The Community Preservation Act does not prohibit use of CPA funds for projects on privately- owned property. However, the Anti-aid Amendment to the Massachusetts Constitution DOES prohibit the use of public funds to private entities for private purposes. Public funds are generally prohibited from being used for private purposes. It is possible in some situations to grant of public money to private organizations, including CPA funds. Any expenditure of public funds must be used to advance a public purpose. A variety of federal and state programs provide historic preservation grants to private non-profit organizations, but typically the public purpose is served by the acquisition of a historic preservation restriction.
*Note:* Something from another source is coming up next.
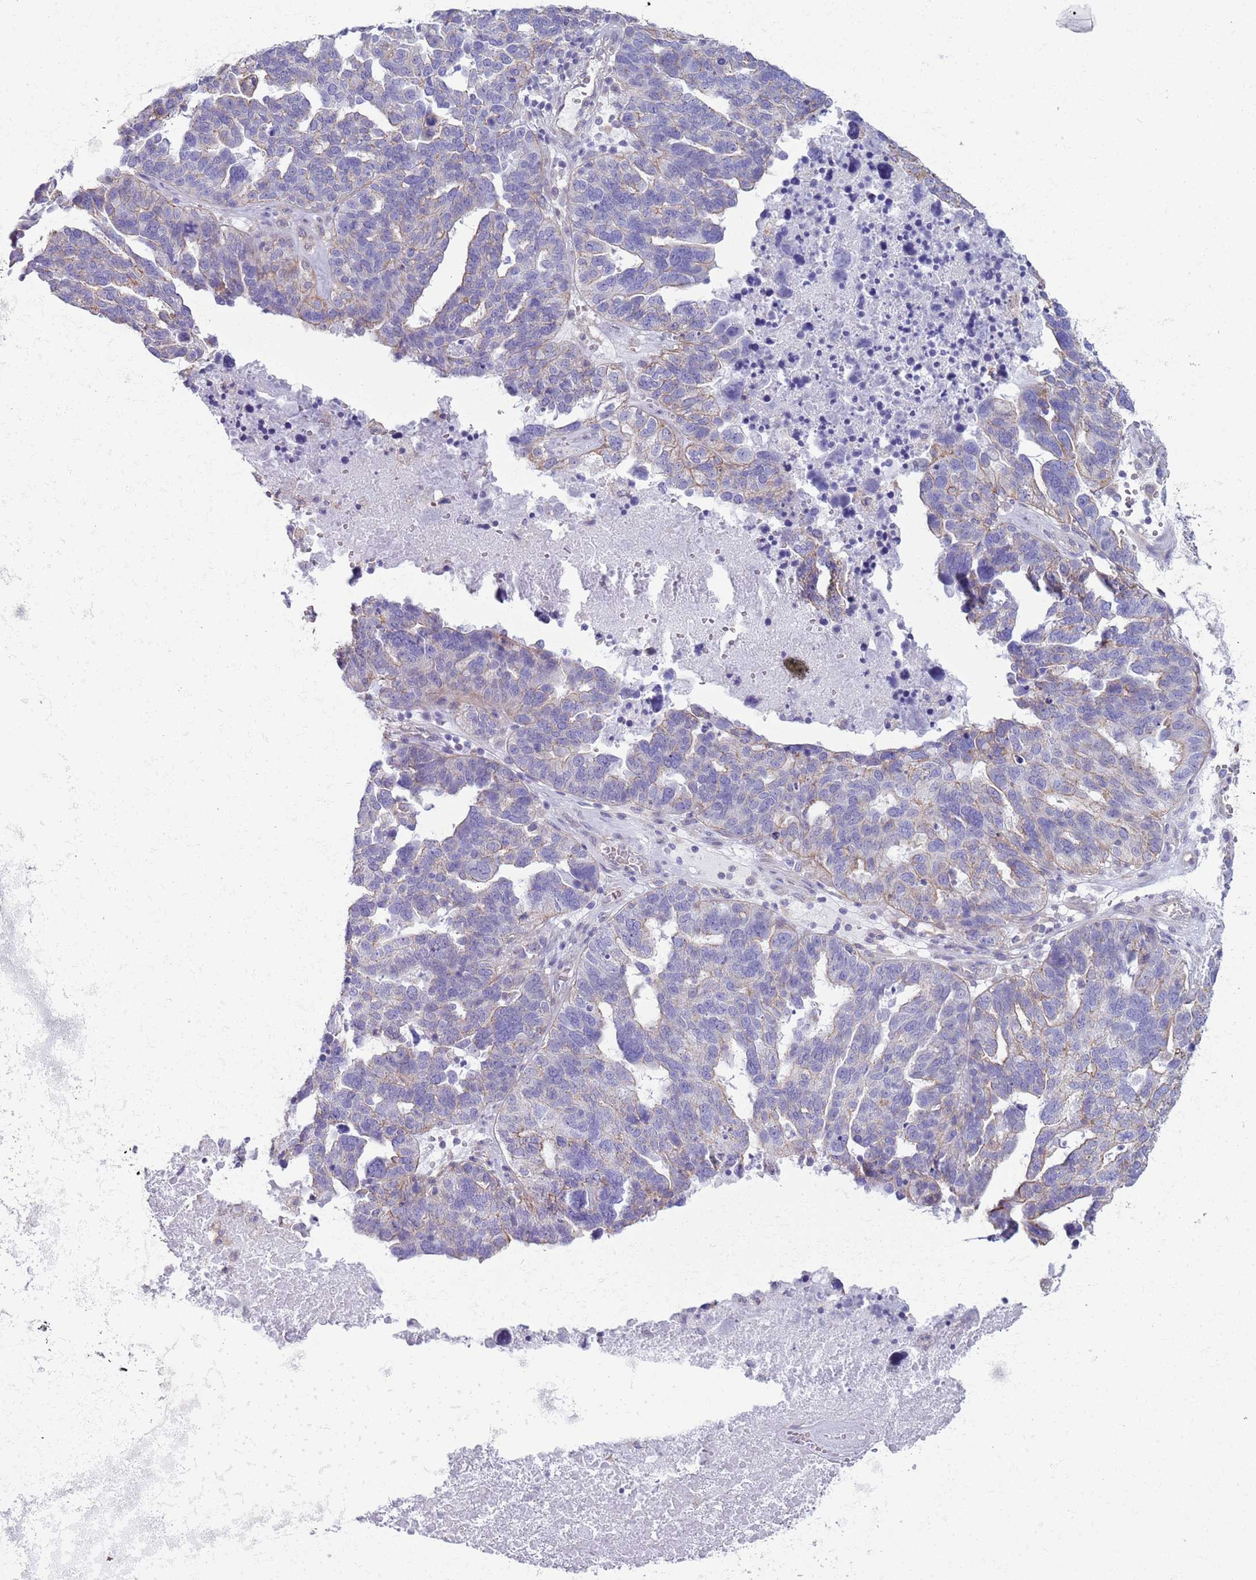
{"staining": {"intensity": "weak", "quantity": "<25%", "location": "cytoplasmic/membranous"}, "tissue": "ovarian cancer", "cell_type": "Tumor cells", "image_type": "cancer", "snomed": [{"axis": "morphology", "description": "Cystadenocarcinoma, serous, NOS"}, {"axis": "topography", "description": "Ovary"}], "caption": "Serous cystadenocarcinoma (ovarian) was stained to show a protein in brown. There is no significant positivity in tumor cells.", "gene": "RBP3", "patient": {"sex": "female", "age": 59}}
- The CPC may require a historic preservation restriction as a condition of funding preservation projects on private properties to satisfy the Anti-aid Amendment. The deed restriction transfers to the new owner should the private entity sell the building, protecting the public investment in the property.
- A project may also require written agreement that guarantees public access to a building or that the CPA investment to be repaid should the private building be sold.
- CPC would consider seeking a written legal opinion on CPA funding for any private projects before making a recommendation.
CPA funds may be able to fund a project on private property, but only if the project is advancing a public purpose, such as the municipality acquiring a deed restriction, providing public access to the property where there was none before, or some other public benefit recommended by municipal counsel.